The Farrington Ensemble

Royal Academy of Music, YMF 2002

[The Farrington Ensemble]

The Farrington Ensemble was formed by students at the Royal Academy of Music in autumn 2000, since when it has been coached by Michael Dussek, Andrew West, Lionel Handy, Angela Malsbury and Joseph Seiger. On 15 January 2001, it performed Olivier Messiaen’s Quartet for the End of Time to commemorate the sixtieth anniversary of its premiere, and has also given concerts in Trinity College Chapel, Cambridge and in Southwark Cathedral. The Farrington Ensemble performs a broad range of chamber music repertoire including piano trios, clarinet trios and duo works.

Conny Lindgren was born in Stockholm, Sweden and studies violin and jazz saxophone at the Royal University College of Music in Stockholm. In 1997, he was awarded a scholarship to study violin with Professor Erich Gruenberg OBE at the Royal Academy of Music in London where he recently graduated with a Postgraduate Diploma. Conny was leader of the Nordic Youth Orchestra 1995-96 and was also a member of the European Union Youth Orchestra 1996-2000, in which he performed at many of the major venues around Europe and South America with conductors such as Sir Colin Davis, Bernard Haitink, Gennady Rozhdestvensky and Vladimir Ashkenazy. He has performed as a soloist in Conway Hall, and with the Stockholm Philharmonic Orchestra.

Peter Sparks studied the clarinet at Cambridge University with Dame Thea King, and performed John Adams’s clarinet concerto Gnarly Buttons under Stephen Cleobury. He was Principal Clarinet with the National Youth Orchestra of Great Britain, giving man performances in Britain and abroad, and has also played with the Bournemouth symphony and Royal Philharmonic orchestras. As a soloist, Peter reached the Final of the Royal Overseas League Music Competition and has performed at the Cheltenham International Music Festival. He has worked with the Nash and Endymion ensembles and is a member of the Gallimaufry Ensemble (wind quintet and piano). He is currently a postgraduate student at the Royal Academy of Music, studying with Angela Malsbury and Nick Rodwell, and was last year awarded the RAM Development Award for contemporary music.
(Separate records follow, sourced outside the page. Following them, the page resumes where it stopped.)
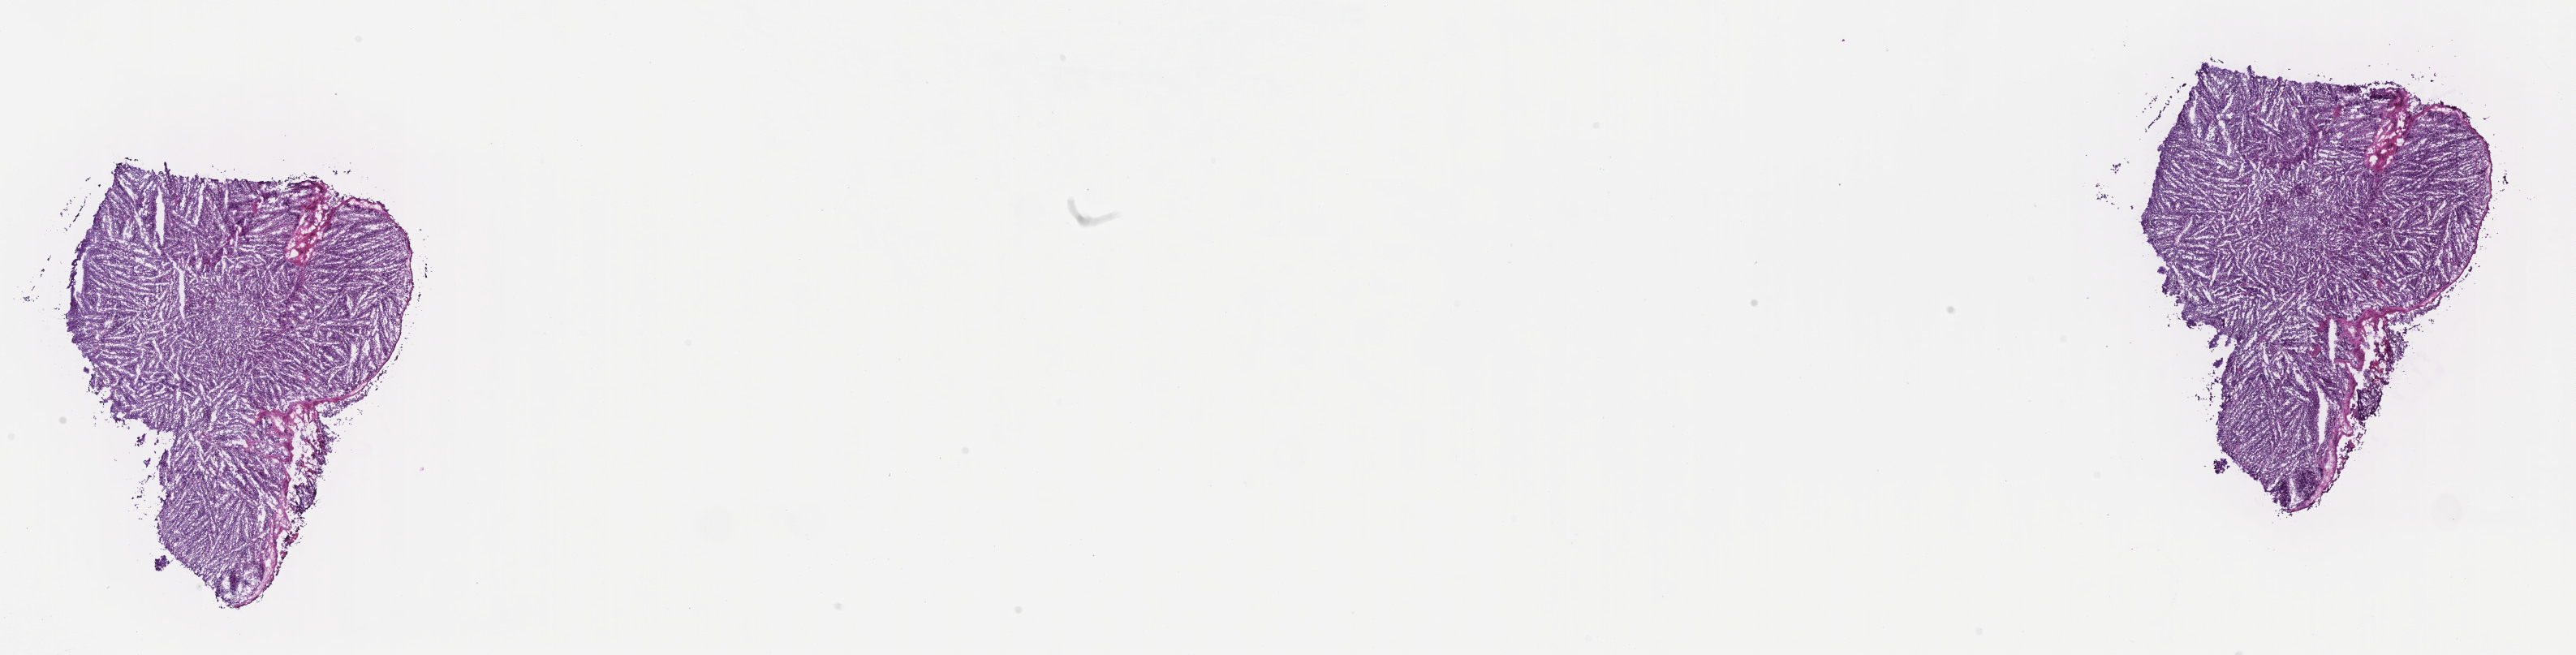
Whole-slide image, haematoxylin and eosin stain — shown as a low-resolution overview of the whole scanned area (about 25.7 x 6.5 mm), cryosection, primary tumor, anatomic site: lymph node of head and neck. Female, age 8 years at initial diagnosis. Slide review estimates, as recorded: tumor cells 95%, tumor nuclei 95%, stromal cells 5%, necrosis 0%, normal cells 0%. Infiltration values recorded for this section: lymphocyte infiltration 10%, monocyte infiltration 20%, neutrophil infiltration 10%.
Diagnosis: Burkitt lymphoma, NOS.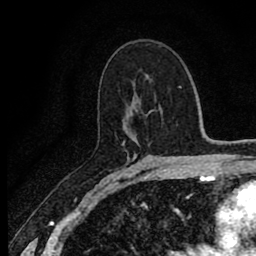
Breast MRI (dynamic contrast-enhanced), one axial slice. Position 50 of 80 along the scan axis. Cropped to one breast. Dynamic contrast-enhanced series, time point 2 of 8 at this slice position (early post-contrast). 1.5 T. TE 2.7 ms, TR 6.8 ms. 256 × 256 image matrix, field of view 145 × 145 mm. Female patient.
Annotated regions visible in this slice (semi-automatically segmented with operator editing):
- enhancing-tissue mask used for the functional tumour volume (all voxels passing the contrast-enhancement thresholds inside the analysis volume; usually the tumour): bounding box [x1, y1, x2, y2] px = [122, 142, 125, 145]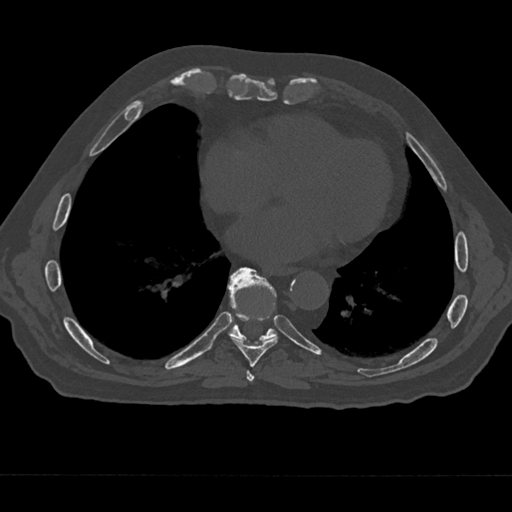
CT including the spine, one axial slice; slice 294 of 797 in the series (ordered by position); reconstruction kernel Br40s/3; 120 kVp; bone window (W 1800 / L 400 HU); 512 × 512 image matrix, field of view 377 × 377 mm. Patient: male, 75 years. From the clinical record (not read from this slice): primary cancer: renal; vertebrae with lytic lesions (as recorded): T4.
Structures marked on this image (semi-automatic segmentation, software-assisted and operator-edited):
- T7 vertebra: bounding box <244,370,257,385> (left, top, right, bottom; pixels)
- T8 vertebra: <231,283,279,367>
- T9 vertebra: <227,267,277,341>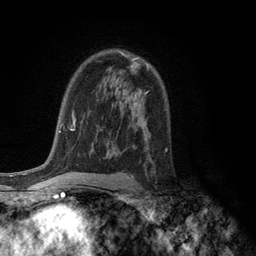
Breast MRI (dynamic contrast-enhanced), one axial slice; position 79 of 134 along the scan axis; cropped to one breast; dynamic contrast-enhanced series, time point 2 of 6 at this slice position (early post-contrast); 3 T; TE 2.8 ms, TR 7.5 ms; 1.2 mm slice thickness; 256 × 256 image matrix, field of view 175 × 175 mm. Female patient.
Structures marked on this image (semi-automatically segmented with operator editing):
- enhancing-tissue mask used for the functional tumour volume (all voxels passing the contrast-enhancement thresholds inside the analysis volume; usually the tumour): bounding box <122,54,149,69> (left, top, right, bottom; pixels)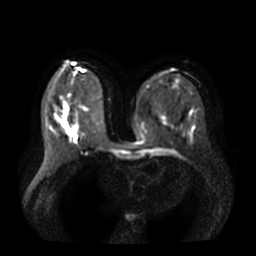
Breast MRI, one axial slice; slice 16 of 36 in the series (ordered by position); diffusion-weighted series; image 2 of 4 stored at this slice position (different b-values; order by instance number); 3 T; 5 mm slice thickness; 256 × 256 image matrix. Female patient.
Structures marked on this image (manually delineated by an expert):
- tumour on diffusion-weighted imaging: bounding box (x1, y1, x2, y2) in pixels: (69, 129, 75, 134)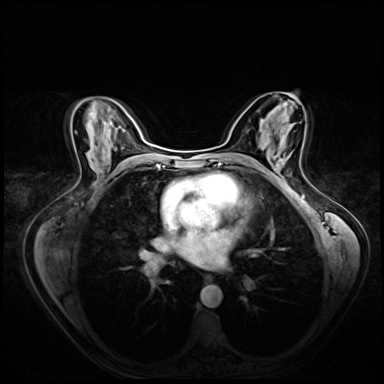
Breast MRI (dynamic contrast-enhanced), one axial slice. Position 35 of 72 along the scan axis. Dynamic contrast-enhanced series, time point 2 of 8 at this slice position (early post-contrast). 3 T. TE 1.4 ms, TR 4.3 ms. 2.5 mm slice thickness. 384 × 384 image matrix, field of view 360 × 360 mm. Female patient.
Outlined on this slice (semi-automatically segmented with operator editing):
- enhancing-tissue mask used for the functional tumour volume (all voxels passing the contrast-enhancement thresholds inside the analysis volume; usually the tumour): box from (x=273, y=156) to (x=280, y=173) px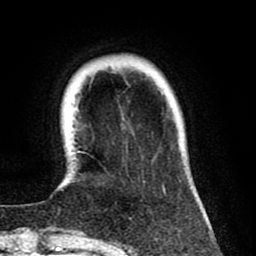
Breast MRI (dynamic contrast-enhanced), one axial slice. Slice 16 of 80 in the series (ordered by position). Cropped to one breast. Dynamic contrast-enhanced series, time point 2 of 8 at this slice position (early post-contrast). 1.5 T. TE 2.6 ms, TR 6.1 ms. 2 mm slice thickness. 256 × 256 image matrix, field of view 160 × 160 mm. Female patient.
Outlined on this slice (semi-automatic segmentation, software-assisted and operator-edited):
- enhancing-tissue mask used for the functional tumour volume (all voxels passing the contrast-enhancement thresholds inside the analysis volume; usually the tumour): bounding box [x1, y1, x2, y2] px = [74, 151, 181, 194]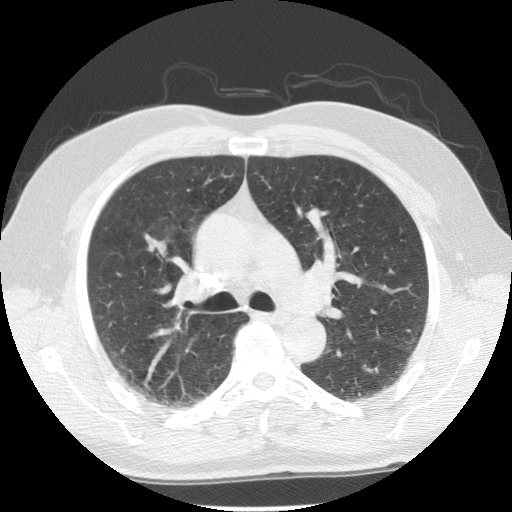
Axial slice from a low-dose chest CT screening exam, first (baseline) screen, lung window (W 1500 / L -600 HU), 2.5 mm slice thickness, standard (soft-tissue) reconstruction kernel (STANDARD). Male, age 59 years at enrolment. Current smoker at enrolment.
• Expert reader's lesion annotation, box from (x=131, y=224) to (x=173, y=264) px.
• No non-calcified nodule or mass ≥4 mm was recorded by the screening reader at this exam.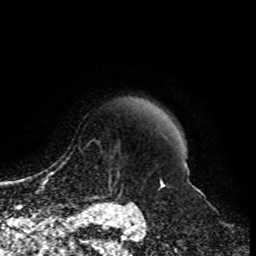
Breast MRI, one axial slice. Slice 86 of 108 in the series (ordered by position). Cropped to one breast. Dynamic contrast-enhanced series, time point 2 of 8 at this slice position (early post-contrast). 1.5 T. TE 4.2 ms, TR 7 ms. 256 × 256 image matrix, field of view 170 × 170 mm. Female patient.
Annotated regions visible in this slice (semi-automatically segmented with operator editing):
- enhancing-tissue mask used for the functional tumour volume (all voxels passing the contrast-enhancement thresholds inside the analysis volume; usually the tumour): bounding box <89,162,134,203> (left, top, right, bottom; pixels)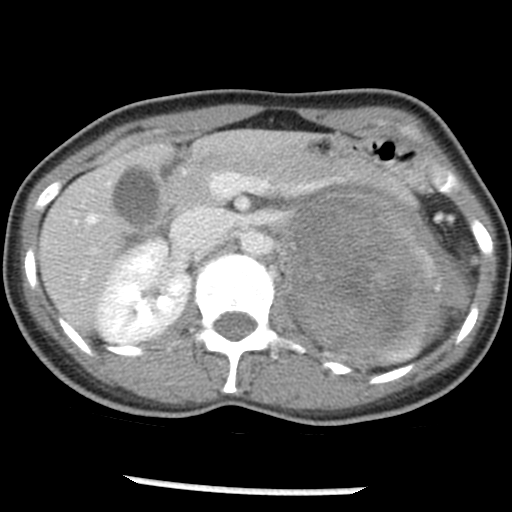
Contrast-enhanced abdominal CT, one axial slice; position 27 of 54 along the scan axis; 120 kVp; soft-tissue window (W 400 / L 40 HU); 5 mm slice thickness; 512 × 512 image matrix, field of view 240 × 240 mm. Patient: female, 33 years. Case-level facts recorded for this patient, not image findings: diagnosis: adrenocortical carcinoma; tumour side: left adrenal; tumour size at pathology: 11 cm; Ki-67 index: 20 %; stage (as recorded): 2.
Annotated regions visible in this slice (semi-automatic segmentation, software-assisted and operator-edited):
- mass: box from (x=281, y=188) to (x=465, y=362) px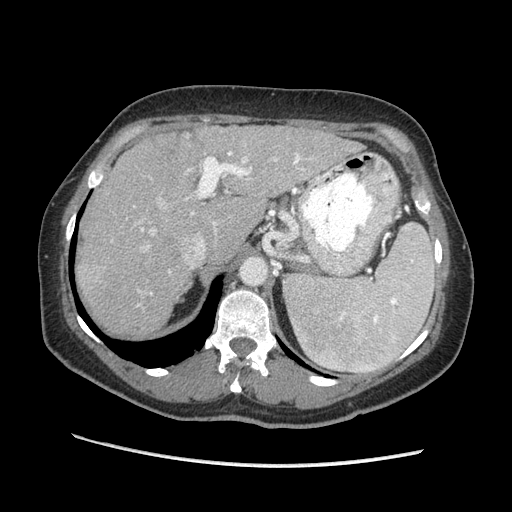
Contrast-enhanced abdominal CT (liver protocol), one axial slice. Reconstruction kernel STANDARD. Soft-tissue window (W 400 / L 40 HU). 2.5 mm slice thickness. 512 × 512 image matrix, field of view 360 × 360 mm. Case-level facts recorded for this patient, not image findings: diagnosis: hepatocellular carcinoma (patient treated with transarterial chemoembolisation; whether this scan precedes or follows treatment is not stated here); TNM stage (as recorded): Stage-II; Child-Pugh class: A; tumour nodularity: multinodular.
Outlined on this slice (semi-automatically segmented with operator editing):
- liver parenchyma outside the tumour (the mass and vessels are separate outlines, so this box may not span the whole liver): bounding box (x1, y1, x2, y2) in pixels: (76, 126, 362, 336)
- mass: (177, 129, 203, 149)
- portal vein: (137, 152, 339, 306)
Graham Walker was born in Edinburgh in 1978 and received his early musical education as a chorister under Dr. George Guest at St. John’s College, Cambridge. In 1991, he went to Harrow School on a top Music Scholarship, where he studied piano, cello and organ, giving performances in 1995 of Schumann’s Piano Concerto and Elgar’s Cello Concerto. In 1996, he returned to St John’s as an Alto Choral Scholar. Whilst at St John’s, Graham studied mathematics as an undergraduate and also performed widely on the cello. In addition, he pursued an interest in conducting, directing performances of Requiems by Fauré and Duruflé, as well as Bach’s B minor Mass. He was musical Director of the ‘Gentlemen of St John’s’ from 1997 to 1999, and won the 1996 UNICEF National Young Conductors’ Platform. In 1999, he was awarded a scholarship to the Royal Academy of Music to study cello and baroque cello at postgraduate level, where he currently studies with Lionel Handy and Jennifer Ward-Clarke.

Iain Farrington is a freelance pianist and organist, working with some of the country’s leading singers and choirs. He studied piano accompaniment at the Royal Academy of Music, where he gained a DipRAM, the highest grade for any postgraduate. He recently won the Megan Foster Prize for Accompanists at the Royal Opera House, Covent Garden. Iain works regularly with Lesley Garrett, the BBC Singers and the London Symphony Chorus, under such conductors as Sir Simon Rattle, Sir Colin Davis and Yan Pascal ortelier. He has performed in Sweden, France and London, including performances at the Wigmore Hall, the Purcell Room and the Proms 2001, in a concert of works by Esa-Pekka Salonen.